Under capitalism, a new fashion tends to be introduced at one of the periodical haute couture (high fashion) shows. The original designs are hand-made for a princess or pop-star, and cost several thousand pounds, so that they demonstrate that the wearer belongs to the upper class.
Many of these new designs are then bought at a high fee for mass production. But by the time they have trickled down to Marks and Spencers, a new fashion has been introduced by the haute couturists, and the process begins again.
In a socialist society, of course, the position is quite different.
Nevertheless, clothes designers will still be necessary. Suppose the planning authorities say: “Fashion is a bourgeois deviation”, and instruct them to design only jeans as ‘the symbol of a classless society’.
There is no great problem about producing enough jeans to meet the requirements of the whole population. But what of the women who don’t want to wear jeans? Do they have to go on wearing the same old skirt for all time? Do you make it a criminal offence to wear a skirt? Are skirts really counter-revolutionary? Can such a policy be reconciled with the basic law of socialism — ‘the maximum satisfaction of the requirements of society’?
Of course, it is perfectly legitimate in a socialist society for education to be given on the public media, in schools, etc. on the aesthetic and health aspects of clothing. But the test of the success of such education is still, ultimately, the market.
There can be only one correct position on the planning of production in any field of consumer goods: To undertake “market research“, defined as
“…the systematic investigation of the demand for particular…goods”.
(‘Oxford English Dictionary’, Volume 9; Oxford; 1989; p. 380).
Such systematic investigation in the field of women’s clothing will tell the planners what proportion of women want to wear jeans all the time, occasionally and never. Designers can show new designs in fashion parades held in stores, factories and community centres throughout the country. Those attending can be asked to vote on new designs: ‘Would you be interested in purchasing Design 4 if it were put into production and available at a reasonable price?’. The results of such investigations will be incorporated in the production plan for women’s clothes.
Finally, what happens if the planners fail, as a result of neglecting market research, so that production of consumer goods is not geared to the market? Some types of clothes goods remain unsold and pile up in warehouses — not because people do not have sufficient purchasing power to buy them, for in a socialist society this is geared to the total value of consumer goods produced), but because they do not want them.
Further, there will be a shortage in the shops of other types of clothing that people do want to buy, causing time-wasting queues and public dissatisfaction to build up.
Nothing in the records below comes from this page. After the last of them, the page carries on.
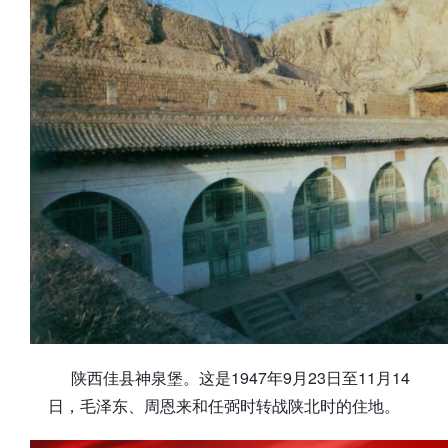
陕西佳县神泉堡。这是1947年9月23日至11月14
日，毛泽东、周恩来和任弼时转战陕北时的住地。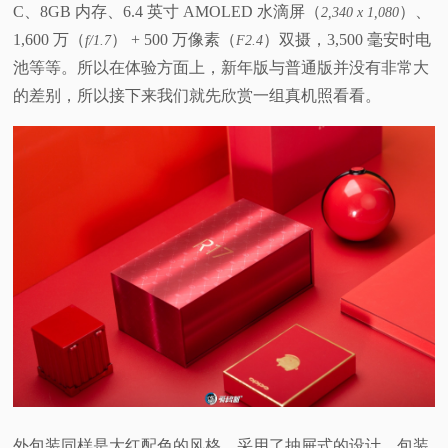
C、8GB 内存、6.4 英寸 AMOLED 水滴屏（
）、
2,340 x 1,080
1,600 万（
） + 500 万像素（
）双摄，3,500 毫安时电
f/1.7
F2.4
池等等。所以在体验方面上，新年版与普通版并没有非常大
的差别，所以接下来我们就先欣赏一组真机照看看。
外包装同样是大红配色的风格，采用了抽屉式的设计，包装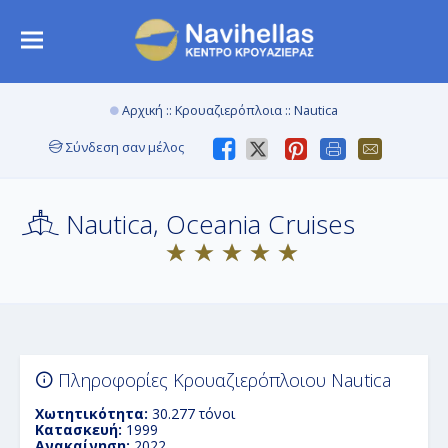
Αρχική
::
Κρουαζιερόπλοια
:: Nautica
Σύνδεση σαν μέλος
Nautica, Oceania Cruises
Πληροφορίες Κρουαζιερόπλοιου Nautica
Χωτητικότητα:
30.277 τόνοι
Κατασκευή:
1999
Ανακαίνηση:
2022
Crooks and spivs will begin to operate a black market in skirts and costumes in little back-street workshops, and soon distribution in this field falls into the hands of a local mafia.
Lenin said that socialist democracy
“…is a million times more democratic than the most democratic republic”.
(V. I. Lenin: ‘The Proletarian Revolution and the Renegade Kautsky’, in: ‘Selected Works’, Volume 7; London; 1946; p. 135).
We must see that this is made reality by ensuring that the production of consumer goods is geared to the market, to what what people actually want, and not to what some bureaucrat thinks they ought to want. This requires production to be based on scientific and democratic market research.